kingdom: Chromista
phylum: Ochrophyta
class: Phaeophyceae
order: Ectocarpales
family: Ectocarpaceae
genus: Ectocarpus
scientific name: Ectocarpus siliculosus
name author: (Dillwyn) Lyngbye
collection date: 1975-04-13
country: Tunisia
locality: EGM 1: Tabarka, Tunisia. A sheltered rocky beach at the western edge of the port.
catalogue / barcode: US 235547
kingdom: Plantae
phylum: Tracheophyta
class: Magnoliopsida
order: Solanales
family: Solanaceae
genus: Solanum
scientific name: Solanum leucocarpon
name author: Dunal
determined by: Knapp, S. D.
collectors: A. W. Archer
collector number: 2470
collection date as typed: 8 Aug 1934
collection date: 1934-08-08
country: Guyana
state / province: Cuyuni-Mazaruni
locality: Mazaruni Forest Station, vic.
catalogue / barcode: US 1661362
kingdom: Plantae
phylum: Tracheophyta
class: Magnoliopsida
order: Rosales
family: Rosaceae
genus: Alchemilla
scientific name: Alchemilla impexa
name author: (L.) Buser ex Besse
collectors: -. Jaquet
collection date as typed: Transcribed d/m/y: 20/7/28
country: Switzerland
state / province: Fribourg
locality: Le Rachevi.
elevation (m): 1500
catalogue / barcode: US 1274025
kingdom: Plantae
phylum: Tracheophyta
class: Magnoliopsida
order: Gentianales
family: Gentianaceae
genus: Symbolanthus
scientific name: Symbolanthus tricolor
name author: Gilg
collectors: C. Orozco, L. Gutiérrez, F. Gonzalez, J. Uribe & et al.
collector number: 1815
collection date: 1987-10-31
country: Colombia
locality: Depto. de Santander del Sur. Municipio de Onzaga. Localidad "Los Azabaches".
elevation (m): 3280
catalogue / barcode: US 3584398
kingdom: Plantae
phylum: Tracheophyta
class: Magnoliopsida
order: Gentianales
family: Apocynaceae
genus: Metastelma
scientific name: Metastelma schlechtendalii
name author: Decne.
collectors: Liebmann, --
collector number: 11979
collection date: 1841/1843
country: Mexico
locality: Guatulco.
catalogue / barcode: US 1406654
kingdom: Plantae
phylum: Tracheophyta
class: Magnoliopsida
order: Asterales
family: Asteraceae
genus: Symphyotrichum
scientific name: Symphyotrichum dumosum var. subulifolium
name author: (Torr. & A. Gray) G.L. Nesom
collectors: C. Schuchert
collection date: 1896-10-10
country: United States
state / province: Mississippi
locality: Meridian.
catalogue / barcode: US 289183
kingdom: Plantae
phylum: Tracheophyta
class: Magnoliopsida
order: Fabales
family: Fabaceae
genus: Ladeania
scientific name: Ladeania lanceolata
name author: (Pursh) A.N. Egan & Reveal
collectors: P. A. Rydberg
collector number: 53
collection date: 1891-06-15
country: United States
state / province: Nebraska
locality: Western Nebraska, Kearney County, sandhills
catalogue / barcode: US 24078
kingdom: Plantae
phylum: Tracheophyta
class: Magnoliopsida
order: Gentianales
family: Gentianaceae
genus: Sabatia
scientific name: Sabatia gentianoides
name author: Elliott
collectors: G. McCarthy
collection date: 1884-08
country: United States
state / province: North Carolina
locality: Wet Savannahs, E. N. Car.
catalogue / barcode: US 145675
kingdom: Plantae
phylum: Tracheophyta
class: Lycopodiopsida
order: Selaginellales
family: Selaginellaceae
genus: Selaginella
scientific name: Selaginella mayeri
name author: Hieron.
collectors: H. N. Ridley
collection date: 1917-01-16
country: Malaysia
..........
Directions
Copy the stretch of rows from the line containing "locality: Guatulco." through the line containing "scientific name: Ladeania lanceolata", both included, reproducing each line without any change.

Result for this exercise
locality: Guatulco.
catalogue / barcode: US 1406654
kingdom: Plantae
phylum: Tracheophyta
class: Magnoliopsida
order: Asterales
family: Asteraceae
genus: Symphyotrichum
scientific name: Symphyotrichum dumosum var. subulifolium
name author: (Torr. & A. Gray) G.L. Nesom
collectors: C. Schuchert
collection date: 1896-10-10
country: United States
state / province: Mississippi
locality: Meridian.
catalogue / barcode: US 289183
kingdom: Plantae
phylum: Tracheophyta
class: Magnoliopsida
order: Fabales
family: Fabaceae
genus: Ladeania
scientific name: Ladeania lanceolata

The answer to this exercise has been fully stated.